**Activity list:**
a) From the passage on ranked-choice voting, list the three failings in vote counting that, according to its opening paragraph, voters deserve far better than.
b) Resume the passage on ranked-choice voting, picking up right after its final sentence.

**Provided text:**

[Start of Attachment]

Americans want honest, straightforward and fair elections that they can trust. Regardless of whether candidates win or lose, voters deserve far better than the incompetence, mismanagement and multi-week delays in counting votes that we’re seeing in so many states today. So, at a time when trust in elections is at an all-time low, why are some establishment Republicans teaming up with Democrats to push a complex, confusing and painfully slow method of voting in America?
Simply stated, supporters of ranked-choice voting (RCV) believe it will produce a new era of pastel campaigns and a greater public acceptance of final results that yield crops of spineless candidates who won’t challenge the failed status quo. But for the struggling forgotten men and women who are looking for new leaders and innovative solutions, RCV is just one more way for elitists to further tilt the system in their favor.
As conservative economist Thomas Sowell observed, “There are no solutions, there are only trade-offs.” And RCV’s trade-offs make clear that our traditional way of voting is far superior — just like the Founding Fathers designed it.

[End of Attachment]

Human pose keypoint data:
[Start of Attachment]

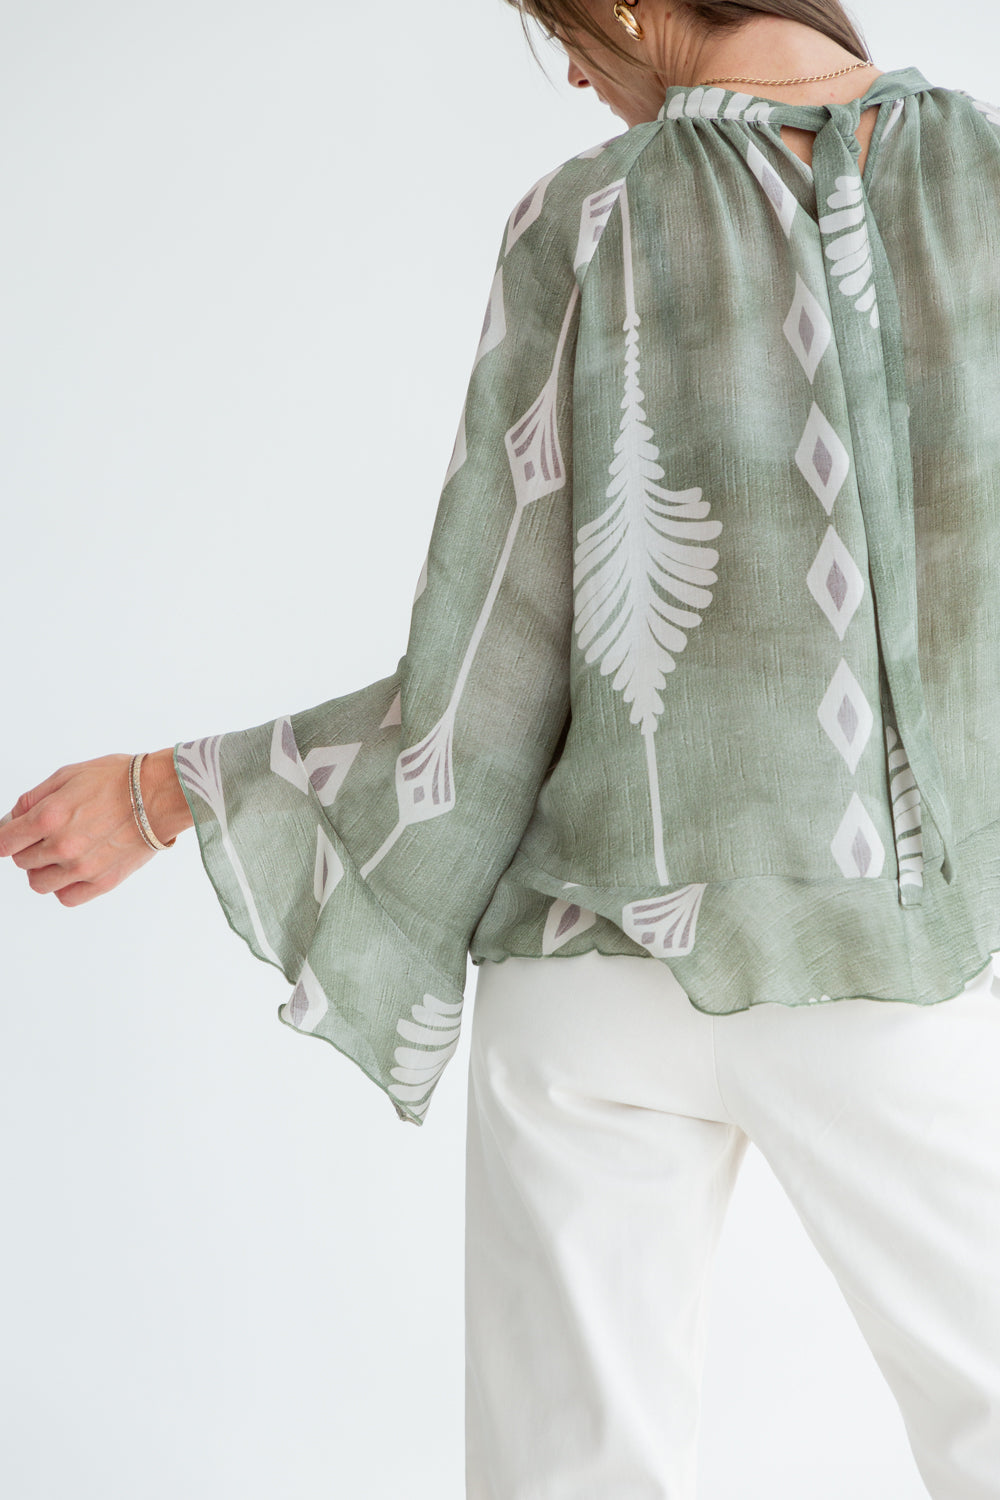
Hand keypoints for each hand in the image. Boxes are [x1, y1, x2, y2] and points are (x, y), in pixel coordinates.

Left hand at [0, 750, 189, 906]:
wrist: (160, 794)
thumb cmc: (120, 780)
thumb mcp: (69, 775)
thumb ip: (34, 798)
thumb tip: (14, 818)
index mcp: (49, 817)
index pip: (4, 842)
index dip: (5, 838)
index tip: (10, 837)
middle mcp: (62, 846)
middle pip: (22, 862)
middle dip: (28, 848)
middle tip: (45, 836)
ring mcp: (83, 867)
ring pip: (39, 883)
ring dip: (42, 870)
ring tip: (59, 855)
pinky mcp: (103, 882)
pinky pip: (67, 897)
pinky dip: (64, 887)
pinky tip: (73, 871)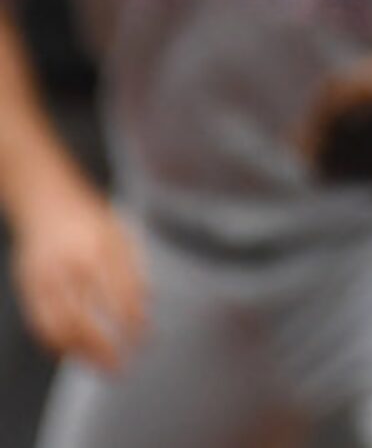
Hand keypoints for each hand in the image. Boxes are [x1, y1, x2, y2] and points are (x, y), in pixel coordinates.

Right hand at [10, 177, 146, 371]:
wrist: (47, 201)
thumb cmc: (92, 220)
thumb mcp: (122, 235)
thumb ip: (134, 270)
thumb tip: (146, 307)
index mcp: (101, 250)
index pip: (120, 297)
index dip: (132, 323)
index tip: (144, 339)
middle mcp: (71, 266)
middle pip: (85, 320)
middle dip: (104, 348)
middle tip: (120, 365)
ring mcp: (45, 278)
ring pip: (59, 328)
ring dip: (79, 353)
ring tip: (98, 366)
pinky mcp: (28, 286)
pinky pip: (40, 324)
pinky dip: (55, 344)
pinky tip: (72, 354)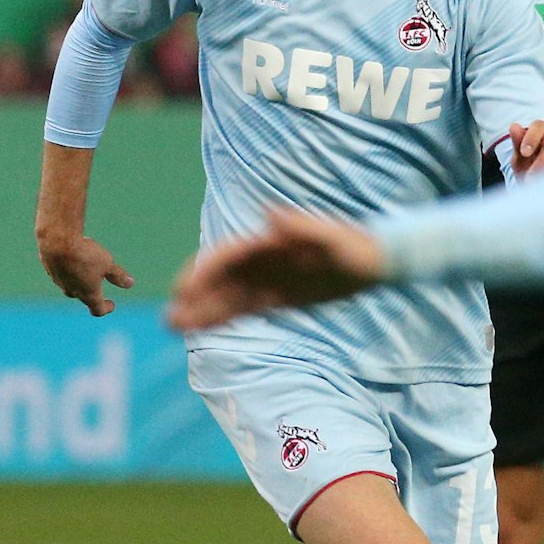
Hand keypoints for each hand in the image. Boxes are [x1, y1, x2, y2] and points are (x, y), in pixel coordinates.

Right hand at [38, 230, 134, 316]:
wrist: (58, 242)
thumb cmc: (86, 254)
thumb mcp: (108, 264)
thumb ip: (118, 276)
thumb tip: (130, 284)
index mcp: (89, 294)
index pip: (98, 309)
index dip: (106, 308)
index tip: (111, 304)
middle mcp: (73, 291)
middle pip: (84, 297)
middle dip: (92, 294)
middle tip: (98, 288)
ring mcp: (59, 281)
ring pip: (70, 286)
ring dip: (79, 281)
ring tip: (85, 270)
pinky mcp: (50, 269)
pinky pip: (60, 273)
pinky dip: (67, 270)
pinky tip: (70, 258)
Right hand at [167, 209, 385, 330]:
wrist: (374, 261)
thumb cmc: (355, 247)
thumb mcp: (333, 238)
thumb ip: (302, 228)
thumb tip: (271, 217)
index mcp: (270, 244)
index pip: (229, 257)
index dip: (205, 271)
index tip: (185, 288)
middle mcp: (263, 262)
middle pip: (221, 280)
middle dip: (194, 297)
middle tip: (168, 317)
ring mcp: (268, 280)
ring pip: (227, 297)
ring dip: (201, 311)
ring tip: (173, 326)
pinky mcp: (277, 298)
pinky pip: (243, 309)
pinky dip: (222, 317)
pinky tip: (201, 327)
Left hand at [507, 119, 543, 176]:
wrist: (540, 189)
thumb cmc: (529, 169)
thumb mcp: (519, 159)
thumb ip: (517, 142)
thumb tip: (513, 126)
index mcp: (542, 132)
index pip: (539, 126)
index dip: (531, 138)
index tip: (524, 153)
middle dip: (541, 162)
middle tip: (531, 179)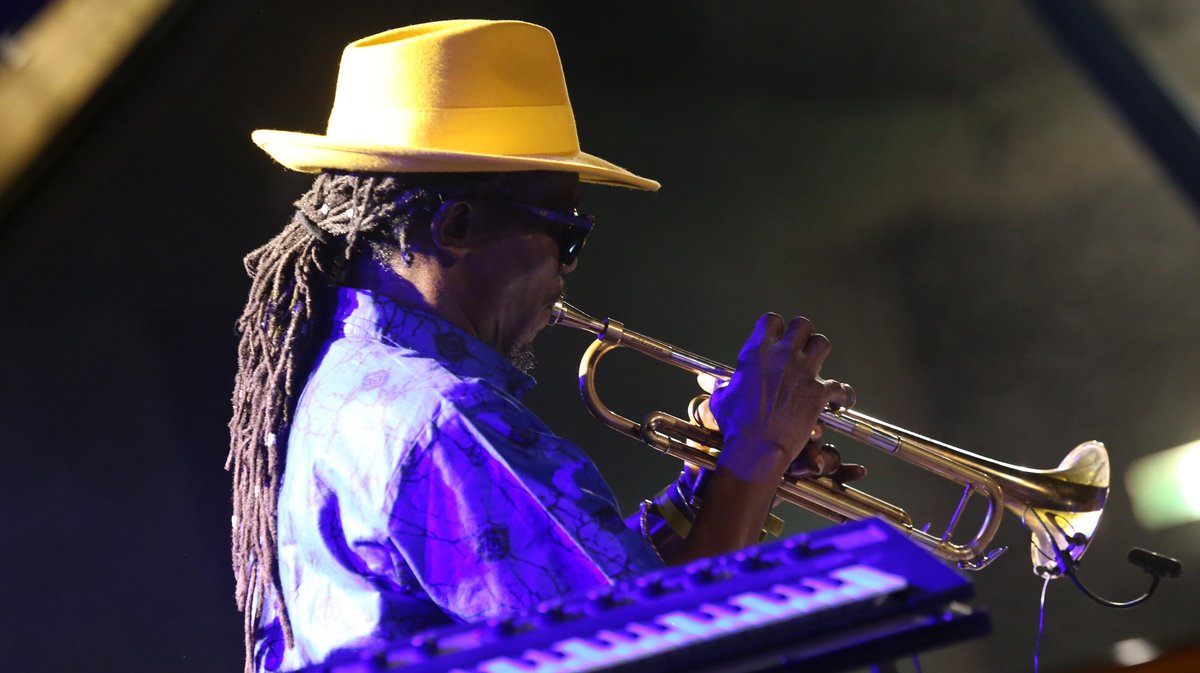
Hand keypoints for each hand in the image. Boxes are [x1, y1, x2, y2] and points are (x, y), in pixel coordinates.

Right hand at [707, 313, 853, 482]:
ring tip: (815, 366)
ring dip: (819, 353)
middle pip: (802, 325)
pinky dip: (839, 394)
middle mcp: (782, 355)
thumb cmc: (736, 425)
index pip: (771, 320)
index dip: (775, 328)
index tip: (774, 340)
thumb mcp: (722, 400)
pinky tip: (836, 401)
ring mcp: (804, 372)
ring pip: (822, 343)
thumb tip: (712, 384)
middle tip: (798, 349)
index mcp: (756, 353)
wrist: (758, 447)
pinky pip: (839, 386)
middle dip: (802, 334)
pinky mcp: (819, 392)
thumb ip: (721, 387)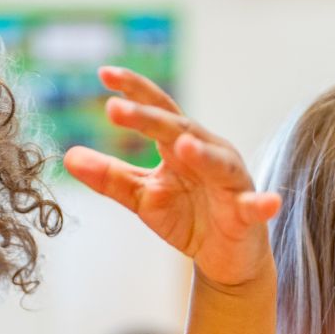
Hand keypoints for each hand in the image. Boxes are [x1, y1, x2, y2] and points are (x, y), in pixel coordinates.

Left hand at [64, 67, 280, 288]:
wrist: (223, 258)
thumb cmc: (188, 218)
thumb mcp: (143, 197)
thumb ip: (110, 177)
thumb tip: (67, 156)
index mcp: (180, 145)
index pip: (157, 109)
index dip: (134, 90)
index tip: (104, 74)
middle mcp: (209, 153)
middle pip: (179, 129)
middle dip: (149, 119)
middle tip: (114, 109)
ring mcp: (231, 182)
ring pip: (219, 161)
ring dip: (202, 153)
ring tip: (182, 146)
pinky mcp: (248, 213)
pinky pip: (256, 206)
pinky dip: (262, 202)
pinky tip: (268, 201)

[End of Attachment]

**Expected responses:**
a)
- Incompetence
- Mismanagement
- Multi-week delays in counting votes

b)
When Maine Congressman Bruce Poliquin lost his election in 2018 due to RCV he stated, “It is now officially clear I won the constitutional ‘one-person, one-vote’ first choice election on Election Day that has been used in Maine for more than one hundred years.” Poliquin’s legitimate frustration with RCV will be echoed by countless others if the practice is expanded into more states.
The obvious truth is that RCV is complicated, difficult to understand, and relies on a counting process shrouded in mystery. Just look at the recent news from Alaska. On Election Day, more Alaska voters opted for a Republican to represent them in the U.S. House.
Then two weeks later — following Alaska’s RCV protocols — a liberal Democrat was re-elected because the conservative vote was split between two candidates. How could a state that Donald Trump carried by 10 points send a left-wing Democrat to Congress? Along with ignoring the will of the people, RCV’s opaque and multifaceted counting process paves the way for more distrust in the system.
Look no further than Alaska’s Senate race, where incumbent RINO Lisa Murkowski was re-elected using RCV with the support of liberals who voted for her instead of backing a viable Democrat. Now, instead of having another conservative voice in the Senate, Alaskans get six more years of Murkowski, who will spend her term pandering to the Democrats who propelled her to victory.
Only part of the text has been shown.